▶ [Task item]: Lines that include the string "WIDTH" are the ones to copy from the entries below.

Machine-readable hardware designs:
┄┄┄┄┄┄
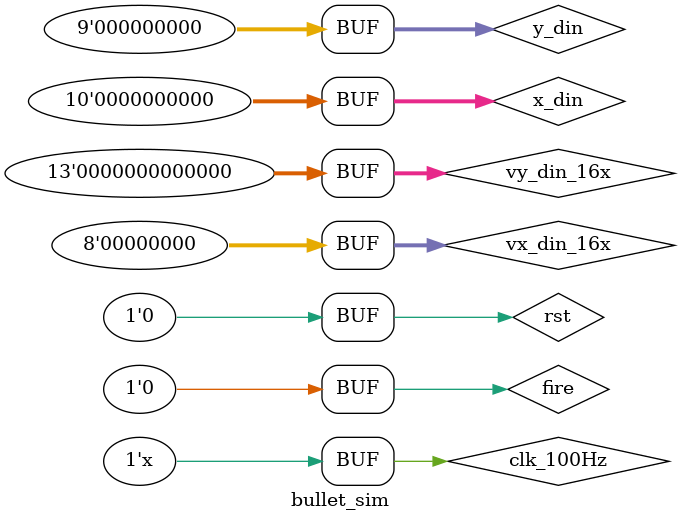
<source format=v>
`timescale 1ns / 1ps

module bullet_sim;

    // Inputs
    reg clk_100Hz;
    reg rst;
    reg fire;
    reg [9:0] x_din;
    reg [8:0] y_din;
    reg [7:0] vx_din_16x;
    reg [12:0] vy_din_16x;

    // Outputs
    wire [9:0] x;
    wire [8:0] y;
    wire state;

    // Instantiate the Unit Under Test (UUT)
    bullet uut (
        .clk_100Hz(clk_100Hz), 
        .rst(rst), 
        .fire(fire), 
        .x_din(x_din), 
        .y_din(y_din), 
        .vx_din_16x(vx_din_16x), 
        .vy_din_16x(vy_din_16x), 
        .x(x), 
        .y(y), 
        .state(state)
    );

    initial begin
        // Initialize Inputs
        clk_100Hz = 1;
        rst = 0;
        fire = 0;
        x_din = 0;
        y_din = 0;
        vx_din_16x = 0;
        vy_din_16x = 0;

        // Wait 100 ns for global reset to finish
        #100;
        
        // Add stimulus here
        fire = 1;
        #10;
        fire = 0;
        #90;
        
        rst = 1;
        #10;
        rst = 0;
        #90;

    end
    
    always begin
        #5;
        clk_100Hz = ~clk_100Hz;
    end
      
endmodule


</source>
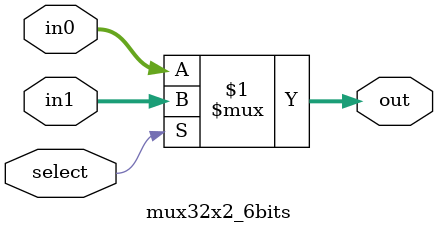
<source format=v>
/* PURPOSE: This is a multiplexer. If select is 0, output is input0. If select is 1, output is input 1. 
 * INPUTS : input 0, input 1, select bit, 
 * OUTPUTS: output
 * Conor O'Connell & Saroj Bardewa
 * 5/5/2016
 */
 
module mux32x2_6bits(in0, in1, select, out);
  parameter WIDTH = 6;
  
  input [WIDTH - 1:0] in1;
  input [WIDTH - 1:0] in0;
  input select;
  output [WIDTH - 1:0] out;
  
  assign out = select ? in1 : in0;
endmodule


</source>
┄┄┄┄┄┄
▶ [Exercise result]:
  parameter WIDTH = 6;
  input [WIDTH - 1:0] in1;
  input [WIDTH - 1:0] in0;
  output [WIDTH - 1:0] out;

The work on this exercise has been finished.